Solution: Winch drum torque is 15,000 x 7 (radius of drum) – 105,000 inch-lbs. Motor torque is found by dividing winch torque by drive sprocket ratio. Torque= 105,000 / 2 = 52,500 inch-lbs. This is theoretical torque required on the motor shaft.
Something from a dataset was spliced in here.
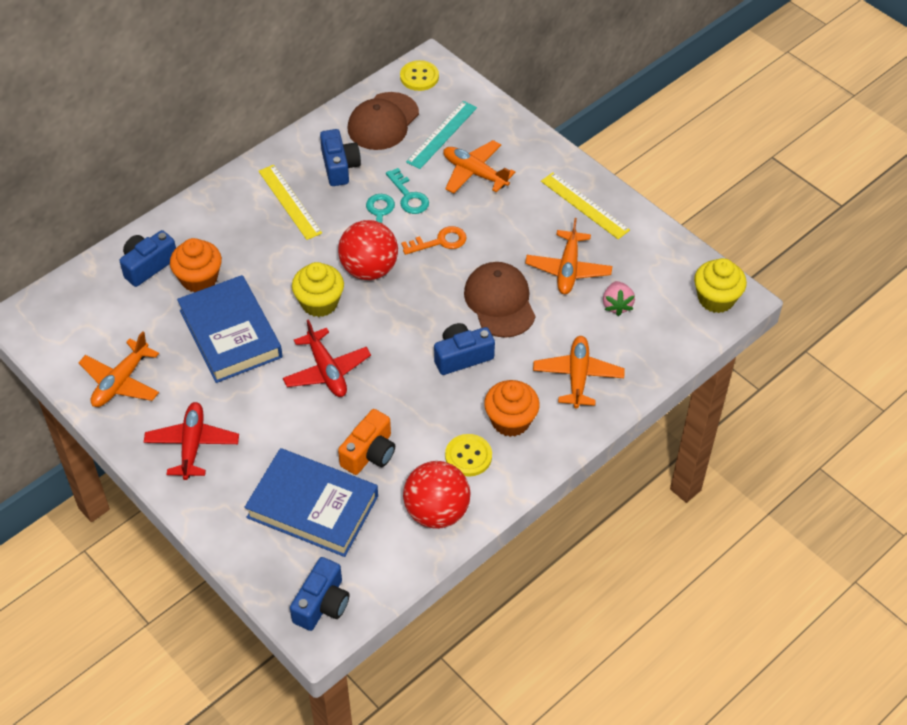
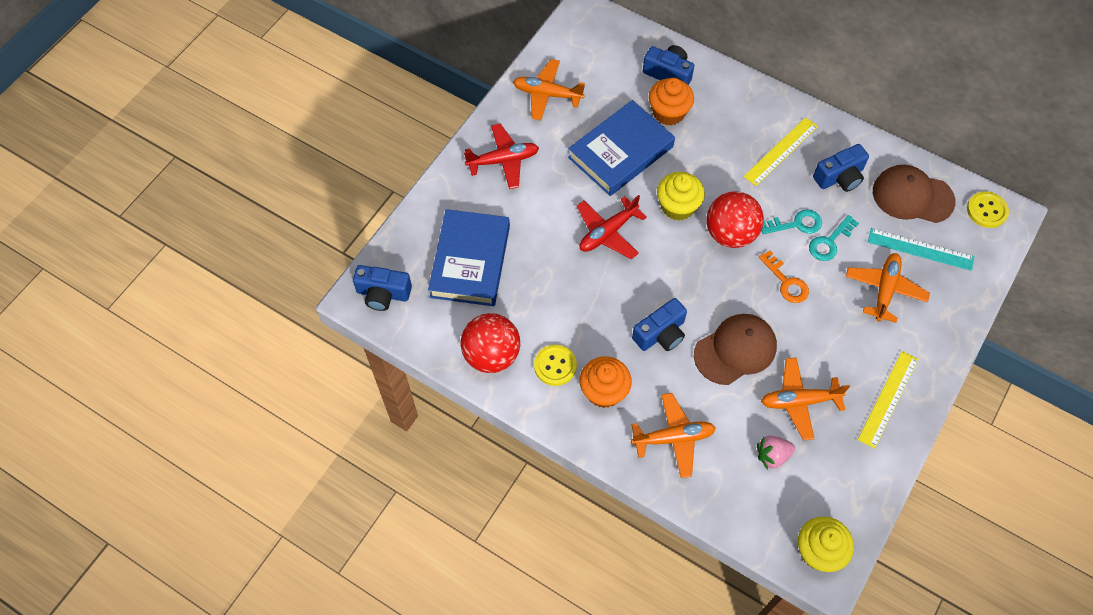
camera: 75 degrees right, 10 degrees up
(369, 453) = (534, 288): orange camera -> none
(462, 356) = (661, 334): blue camera -> blue camera turned 90 degrees clockwise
Allow extra torque for mechanical losses in sprocket drive and in winch drum bearings.
Ratio A + B | Multi- plier |
60.00 | 60.01 |
55.00 | 55.01 |
50.00 | 50.01 |
45.00 | 45.01 |
40.00 | 40.01 |
35.00 | 35.01 |
30.00 | 30.02 |
29.00 | 29.02 |
28.00 | 28.02 |
27.00 | 27.02 |
26.00 | 26.02 |
25.00 | 25.02 |
24.00 | 24.02 |
23.00 | 23.02 |
22.00 | 22.02 |
21.00 | 21.02 |
20.00 | 20.03 |
19.00 | 19.03 |
18.00 | 18.03 |
17.00 | 17.03 |
16.00 | 16.03 |
15.00 | 15.03 |
14.00 | 14.03 |
13.00 | 13.03 |
12.00 | 12.04 |
11.00 | 11.04 |
10.00 | 10.04 |
9.00 | 9.05 |
8.00 | 8.06 |
7.50 | 7.57 |
7.00 | 7.07 |
6.50 | 6.58 |
6.25 | 6.33 |
6.00 | 6.08 |
5.70 | 5.79 |
5.40 | 5.49 |
5.20 | 5.30 |
4.90 | 5.00 |
4.70 | 4.81 |
4.50 | 4.62 |
4.30 | 4.42 |
4.15 | 4.27 |
4.00 | 4.12 |
3.80 | 3.93 |
3.70 | 3.83 |
3.60 | 3.74 |
3.50 | 3.64 |
3.40 | 3.54 |
3.30 | 3.45 |
3.20 | 3.35 |
3.10 | 3.26 |
3.00 | 3.16 |
2.90 | 3.07 |
2.80 | 2.97 |
2.70 | 2.88 |
2.60 | 2.79 |
2.50 | 2.69 |
2.40 | 2.60 |
2.30 | 2.51 |
2.20 | 2.42 |
2.10 | 2.33 |
2.05 | 2.28 |
2.00 | 2.24 |
1.95 | 2.19 |
1.90 | 2.15 |
1.85 | 2.10 |
1.80 | 2.06 |
1.75 | 2.02 |
1.65 | 1.93 |
1.60 | 1.89 |
1.50 | 1.80 |
1.45 | 1.76 |
1.40 | 1.72 |
1.35 | 1.68 |
1.30 | 1.64 |
© 1988 by Womack Machine Supply Co. This company assumes no liability for errors in data nor in safe and/or satisfactory operation of equipment designed from this information.